Exercise objective
Exclude the pictures, then restate every entry below exactly.

Data shown
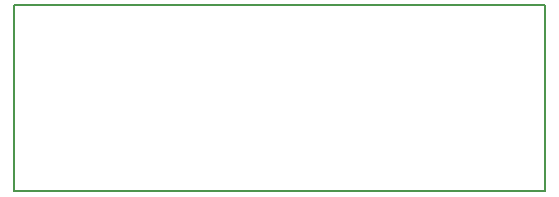
<source format=gko>
G04 #@! TF.FileFunction,Profile,NP*
%FSLAX46Y46*%
G04 Gerber Fmt 4.6, Leading zero omitted, Abs format (unit mm)*
G04 Created by KiCad (PCBNEW 4.0.1-3.201512221402+6198~38~ubuntu14.04.1-stable) date Mon 01 Feb 2016 11:31:49 PM PST*
%MOMM*%
G01*
G04 APERTURE LIST*
%ADD10C,0.100000*%
%ADD11C,0.150000*%
G04 APERTURE END LIST*
D10*
D11*
X202184000Y-109728000D02*
X157226000Y-109728000D01*
X202184000Y-93980000D02*
X157226000Y-93980000D01*
X157226000Y-109728000D02*
X157226000Y-93980000D01*
X202184000Y-93980000D02*
X202184000Y-109728000D01*
M02*

</source>
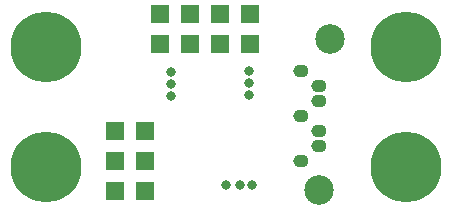
<source format=gbr>
%TF.GenerationSoftware,KiCad,Pcbnew,6.0.4-6f826c9f35~116~ubuntu20.04.1*%
%TF.CreationDate,2022-04-04T17:49:38+00:00*%
%TF.ProjectId,TTLLVDS01A,54544c4c-5644-4533-9031-412e6b696361,rev?*%
%TF.SameCoordinates,Original*%
%TF.FileFunction,Copper,L1,Top*%
%TF.FilePolarity,Positive*%
%FSLAX46Y46*%
G04 Gerber Fmt 4.6, Leading zero omitted, Abs format (unit mm)*
G04 Created by KiCad (PCBNEW 6.0.4-6f826c9f35~116~ubuntu20.04.1) date 2022-04-04 17:49:38*
%MOMM*%
%LPD*%
G01*
G04 APERTURE LIST*
%TA.AperFunction,ComponentPad*%
%ADD10O,1.300000X1.100000*%
%TD*%
%TA.AperFunction,ComponentPad*%
%ADD11C,2.500000*%
%TD*%
%TA.AperFunction,ComponentPad*%
%ADD12R,1.524000X1.524000*%
%TD*%
%TA.AperFunction,ComponentPad*%
%ADD13C,6.000000*%
%TD*%
%TA.AperFunction,ViaPad*%
%ADD14C,0.800000*%
%TD*%
G04 APERTURE END LIST*
D10*
%TO.P,J6,1*%
%TO.N,GND*%
X26644600Y5562600D03*
%TO.P,J6,2*%
%TO.N,/1+*%
X28144600Y6832600D03*
%TO.P,J6,3*%
%TO.N,/1-*%
X28144600Y8102600D03*
%TO.P,J6,4*%
%TO.N,GND*%
X26644600Y9372600D03*
%TO.P,J6,5*%
%TO.N,/2+*%
X28144600Y10642600D03*
%TO.P,J6,6*%
%TO.N,/2-*%
X28144600Y11912600D03*
%TO.P,J6,7*%
%TO.N,GND*%
X26644600Y13182600D03*
D11*
%TO.P,J6,8*%
%TO.N,N/C*%
X29144600Y15932600D03*
%TO.P,J6,9*%
X28144600Y3102600D03*
%TD*%
D12*
%TO.P,J1,1*%
%TO.N,GND*%
X10922000Y8128000D03*
%TO.P,J1,2*%
X13462000Y8128000D03*
%TO.P,J1,3*%
%TO.N,VCC*%
X10922000Y5588000D03*
%TO.P,J1,4*%
X13462000Y5588000D03*
%TO.P,J1,5*%
%TO.N,GND*%
X10922000Y3048000D03*
%TO.P,J1,6*%
X13462000Y3048000D03*
%TD*%
%TO.P,J2,1*%
%TO.N,/1A*%
X19812000Y15494000D03*
%TO.P,J2,2*%
X19812000Y18034000D03*
%TD*%
%TO.P,J3,1*%
%TO.N,GND*%
X14732000Y18034000D03*
%TO.P,J3,2*%
X14732000Y15494000D03*
%TD*%
%TO.P,J4,1*%
%TO.N,/2A*%
X17272000Y18034000D03*
%TO.P,J4,2*%
X17272000Y15494000D03*
%TD*%
%TO.P,J5,1*%
%TO.N,GND*%
X22352000Y18034000D03*
%TO.P,J5,2*%
X22352000Y15494000D03*
%TD*%
D13*
%TO.P,M1,1*%
%TO.N,GND*%
X35560000Y15240000D03*
%TD*%
%TO.P,M2,1*%
%TO.N,GND*%
X5080000Y5080000D03*
%TD*%
%TO.P,M3,1*%
%TO.N,GND*%
X5080000Y15240000D03*
%TD*%
%TO.P,M4,1*%
%TO.N,GND*%
X35560000Y5080000D03*
%TD*%
D14*
%TO.N,GND*%
X22225000Y11176000D03*
X20320000Y3556000D03*
X15621000Y12065000D03*
X15621000Y11049000D03*
X22225000Y13208000D03*
X21463000Y3556000D03*
X15621000Y13081000D03*
X22225000Y12192000D03*
X22479000Y3556000D03*
%TD*%
M02*

</source>
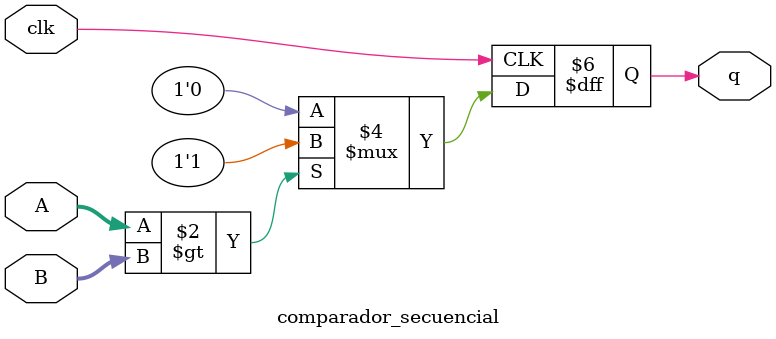
<source format=v>
module comparador_secuencial (
    input wire [7:0] A,    // Primer número a comparar
    input wire [7:0] B,    // Segundo número a comparar
    input wire clk,        // Reloj
    output reg q           // Salida: 1 cuando A > B
);

    always @(posedge clk) begin
        if (A > B) begin
            q <= 1'b1;
        end else begin
            q <= 1'b0;
        end
    end

endmodule
</source>
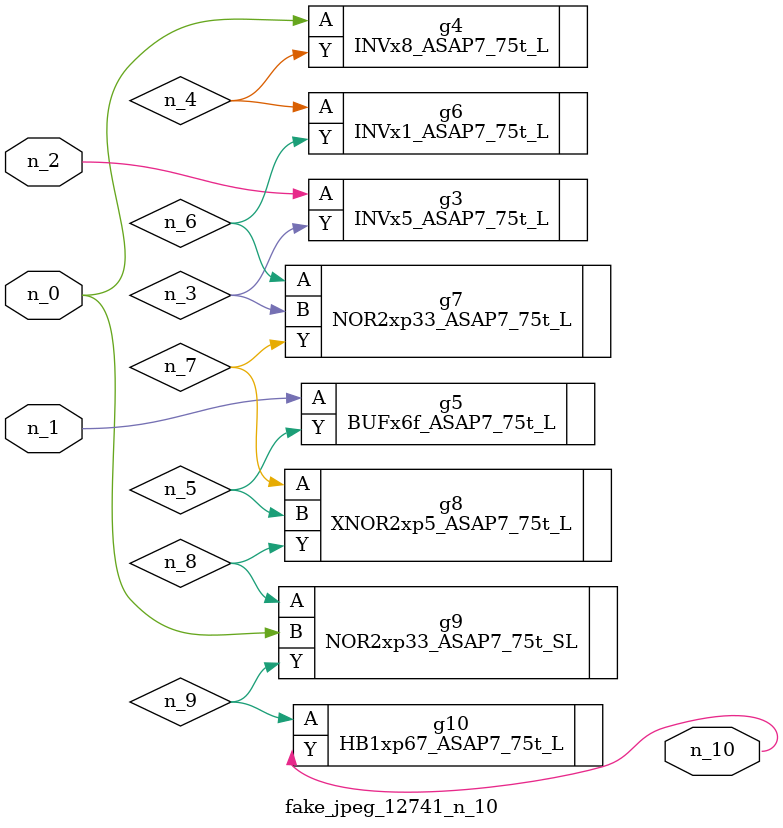
<source format=v>
module fake_jpeg_12741_n_10 (n_0, n_2, n_1, n_10);

input n_0;
input n_2;
input n_1;

output n_10;

wire n_3;
wire n_4;
wire n_8;
wire n_9;
wire n_6;
wire n_5;
wire n_7;

INVx5_ASAP7_75t_L g3 ( 
.A(n_2),
.Y(n_3)
);

INVx8_ASAP7_75t_L g4 ( 
.A(n_0),
.Y(n_4)
);

BUFx6f_ASAP7_75t_L g5 ( 
.A(n_1),
.Y(n_5)
);

INVx1_ASAP7_75t_L g6 ( 
.A(n_4),
.Y(n_6)
);

NOR2xp33_ASAP7_75t_L g7 ( 
.A(n_6),
.B(n_3),
.Y(n_7)
);

XNOR2xp5_ASAP7_75t_L g8 ( 
.A(n_7),
.B(n_5),
.Y(n_8)
);

NOR2xp33_ASAP7_75t_SL g9 ( 
.A(n_8),
.B(n_0),
.Y(n_9)
);

HB1xp67_ASAP7_75t_L g10 ( 
.A(n_9),
.Y(n_10)
);


endmodule
</source>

Reply to the exercise
<source format=gko>
G04 #@! TF.FileFunction,Profile,NP*
%FSLAX46Y46*%
G04 Gerber Fmt 4.6, Leading zero omitted, Abs format (unit mm)*
G04 Created by KiCad (PCBNEW 4.0.1-3.201512221402+6198~38~ubuntu14.04.1-stable) date Mon 01 Feb 2016 11:31:49 PM PST*
%MOMM*%
G01*
G04 APERTURE LIST*
%ADD10C,0.100000*%
%ADD11C,0.150000*%
G04 APERTURE END LIST*
D10*
D11*
X202184000Y-109728000D02*
X157226000Y-109728000D01*
X202184000Y-93980000D02*
X157226000Y-93980000D01*
X157226000Y-109728000D02*
X157226000Y-93980000D01*
X202184000Y-93980000D02*
X202184000Y-109728000D01*
M02*

</source>
<source format=gbr>
%TF.GenerationSoftware,KiCad,Pcbnew,6.0.4-6f826c9f35~116~ubuntu20.04.1*%
%TF.CreationDate,2022-04-04T17:49:38+00:00*%
%TF.ProjectId,TTLLVDS01A,54544c4c-5644-4533-9031-412e6b696361,rev?*%
%TF.SameCoordinates,Original*%
%TF.FileFunction,Copper,L1,Top*%
%TF.FilePolarity,Positive*%
%FSLAX46Y46*%
G04 Gerber Fmt 4.6, Leading zero omitted, Abs format (unit mm)*
G04 Created by KiCad (PCBNEW 6.0.4-6f826c9f35~116~ubuntu20.04.1) date 2022-04-04 17:49:38*
%MOMM*%
%LPD*%
G01*
G04 APERTURE LIST*
%TA.AperFunction,ComponentPad*%
%ADD10O,1.300000X1.100000*%
%TD*%
%TA.AperFunction,ComponentPad*%
%ADD11C,2.500000*%
%TD*%
%TA.AperFunction,ComponentPad*%
%ADD12R,1.524000X1.524000*%
%TD*%
%TA.AperFunction,ComponentPad*%
%ADD13C,6.000000*%
%TD*%
%TA.AperFunction,ViaPad*%
%ADD14C,0.800000*%
%TD*%
G04 APERTURE END LIST*
D10*
%TO.P,J6,1*%
%TO.N,GND*%
X26644600Y5562600D03*
%TO.P,J6,2*%
%TO.N,/1+*%
X28144600Y6832600D03*
%TO.P,J6,3*%
%TO.N,/1-*%
X28144600Y8102600D03*
%TO.P,J6,4*%
%TO.N,GND*%
X26644600Y9372600D03*
%TO.P,J6,5*%
%TO.N,/2+*%
X28144600Y10642600D03*
%TO.P,J6,6*%
%TO.N,/2-*%
X28144600Y11912600D03*
%TO.P,J6,7*%
%TO.N,GND*%
X26644600Y13182600D03*
D11*
%TO.P,J6,8*%
%TO.N,N/C*%
X29144600Y15932600D03*
%TO.P,J6,9*%
X28144600Y3102600D03*
%TD*%
D12*
%TO.P,J1,1*%
%TO.N,GND*%
X10922000Y8128000D03*
%TO.P,J1,2*%
X13462000Y8128000D03*
%TO.P,J1,3*%
%TO.N,VCC*%
X10922000Y5588000D03*
%TO.P,J1,4*%
X13462000Y5588000D03*
%TO.P,J1,5*%
%TO.N,GND*%
X10922000Y3048000D03*
%TO.P,J1,6*%
X13462000Y3048000D03*
%TD*%
%TO.P,J2,1*%
%TO.N,/1A*%
X19812000Y15494000D03*
%TO.P,J2,2*%
X19812000Y18034000D03*
%TD*%
%TO.P,J3,1*%
%TO.N,GND*%
X14732000Y18034000D03*
%TO.P,J3,2*%
X14732000Y15494000D03*
%TD*%
%TO.P,J4,1*%
%TO.N,/2A*%
X17272000Y18034000D03*
%TO.P,J4,2*%
X17272000Y15494000D03*
%TD*%
%TO.P,J5,1*%
%TO.N,GND*%
X22352000Y18034000D03*
%TO.P,J5,2*%
X22352000Y15494000D03*
%TD*%
D13*
%TO.P,M1,1*%
%TO.N,GND*%
X35560000Y15240000D03*
%TD*%
%TO.P,M2,1*%
%TO.N,GND*%
X5080000Y5080000D03*
%TD*%
%TO.P,M3,1*%
%TO.N,GND*%
X5080000Y15240000D03*
%TD*%
%TO.P,M4,1*%
%TO.N,GND*%
X35560000Y5080000D03*
%TD*%
D14*
%TO.N,GND*%
X22225000Y11176000D03*
X20320000Y3556000D03*
X15621000Y12065000D03*
X15621000Y11049000D03*
X22225000Y13208000D03*
X21463000Y3556000D03*
X15621000Y13081000D03*
X22225000Y12192000D03*
X22479000Y3556000D03*
%TD*%
M02*

</source>
<source format=v>
module comparador_secuencial (
    input wire [7:0] A,    // Primer número a comparar
    input wire [7:0] B,    // Segundo número a comparar
    input wire clk,        // Reloj
    output reg q           // Salida: 1 cuando A > B
);

    always @(posedge clk) begin
        if (A > B) begin
            q <= 1'b1;
        end else begin
            q <= 1'b0;
        end
    end

endmodule
</source>
<source format=v>
module fake_jpeg_12741_n_10 (n_0, n_2, n_1, n_10);

input n_0;
input n_2;
input n_1;

output n_10;

wire n_3;
wire n_4;
wire n_8;
wire n_9;
wire n_6;
wire n_5;
wire n_7;

INVx5_ASAP7_75t_L g3 ( 
.A(n_2),
.Y(n_3)
);

INVx8_ASAP7_75t_L g4 ( 
.A(n_0),
.Y(n_4)
);

BUFx6f_ASAP7_75t_L g5 ( 
.A(n_1),
.Y(n_5)
);

INVx1_ASAP7_75t_L g6 ( 
.A(n_4),
.Y(n_6)
);

NOR2xp33_ASAP7_75t_L g7 ( 
.A(n_6),
.B(n_3),
.Y(n_7)
);

XNOR2xp5_ASAP7_75t_L g8 ( 
.A(n_7),
.B(n_5),
.Y(n_8)
);

NOR2xp33_ASAP7_75t_SL g9 ( 
.A(n_8),
.B(n_0),
.Y(n_9)
);

HB1xp67_ASAP7_75t_L g10 ( 
.A(n_9),
.Y(n_10)
);


endmodule
</source>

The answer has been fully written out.